「【もし、本当のロマンスに出会えたら、この世は素敵な映画の様になるだろう・・。】」今夜、ロマンス劇場で NOBUさんの映画レビュー(感想・評価)
【もし、本当のロマンスに出会えたら、この世は素敵な映画の様になるだろう・・。】
■今作の魅力
<Caution! 以下、内容に触れています。>
1.作品構成の妙
・病床に臥せる元助監督のマキノケンジ(加藤剛:有難うございました。安らかに・・)が、付き添いの看護婦(石橋杏奈)にムカシバナシをするところから物語は始まり、・・・彼の最期を寄り添う様に看取った人。
・現代のシーンと、昭和35年の映画製作現場の対比。それを支える美術陣の見事な仕事。

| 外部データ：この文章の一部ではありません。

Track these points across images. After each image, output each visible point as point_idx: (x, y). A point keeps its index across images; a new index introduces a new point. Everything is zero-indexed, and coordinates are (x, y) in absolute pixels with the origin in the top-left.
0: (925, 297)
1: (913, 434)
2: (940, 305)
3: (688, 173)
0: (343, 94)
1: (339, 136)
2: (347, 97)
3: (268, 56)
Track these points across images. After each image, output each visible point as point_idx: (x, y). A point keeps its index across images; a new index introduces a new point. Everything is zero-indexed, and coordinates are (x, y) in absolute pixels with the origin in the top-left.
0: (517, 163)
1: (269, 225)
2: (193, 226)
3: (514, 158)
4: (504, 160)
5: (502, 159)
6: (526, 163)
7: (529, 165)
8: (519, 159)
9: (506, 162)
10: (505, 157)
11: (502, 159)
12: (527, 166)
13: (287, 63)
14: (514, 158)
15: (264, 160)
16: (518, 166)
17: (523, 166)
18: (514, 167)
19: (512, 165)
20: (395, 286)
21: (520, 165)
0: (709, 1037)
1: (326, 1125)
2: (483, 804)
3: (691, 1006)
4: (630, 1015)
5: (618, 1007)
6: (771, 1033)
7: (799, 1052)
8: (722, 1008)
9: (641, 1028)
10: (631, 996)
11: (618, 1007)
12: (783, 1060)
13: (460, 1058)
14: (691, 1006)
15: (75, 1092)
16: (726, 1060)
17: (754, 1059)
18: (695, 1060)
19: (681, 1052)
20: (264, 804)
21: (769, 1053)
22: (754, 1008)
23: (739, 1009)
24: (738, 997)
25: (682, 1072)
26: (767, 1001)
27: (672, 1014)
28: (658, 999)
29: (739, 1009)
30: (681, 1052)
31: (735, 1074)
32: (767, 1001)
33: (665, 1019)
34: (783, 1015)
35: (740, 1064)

2.モノクロの美しさと、カラーの美しさの対比が絶妙である事。
・銀幕の、我儘でやや高飛車なお姫様(綾瀬はるか)が鮮やかなブルーのドレスを着て、恥ずかしそうにケンジの前に現れるシーン。
- 美しいなあ。-
3.登場人物の魅力
・マキノに対して、銀幕のお姫様が、最初は”おい!、シモベ!”などと言っているが、徐々に惹かれていく過程。
- 明らかに「ローマの休日」へのオマージュである。「カサブランカ」の名シーンも出てくるね。ー
・嫌みな銀幕の大スター(北村一輝:この俳優さんは、このような役が実に良く合う。)が、意外と良い男で、粋なセリフを映画制作陣の前で口にするところ。
・マキノを慕う、社長のお嬢さん(本田翼)のマキノを思うが故の計らい。銀幕のお姫様からの頼みごとを聞くシーン。
・ロマンス劇場の劇場主(柄本明)のマキノとお姫様への粋な計らいの数々。
ー 皆、映画を愛する善人なのである。-
4.ラストシーンの素晴らしさ
・涙を流しながら、マキノが書いた脚本を聴いていた看護婦が、”最後まで書いていないんだ”トマキノから言われ、
”幸せな、結末が良いな!”
と言う声を聞いたマキノケンジが
”じゃあ、一緒に居てやるか・・”と嬉しそうな顔で言い、筆を走らせる・・。
<マキノケンジは幸せモノであるなあ。だって、銀幕のお姫様に最期を看取って貰い、彼女と”新しい、二人の世界”に行けたのであるから・・。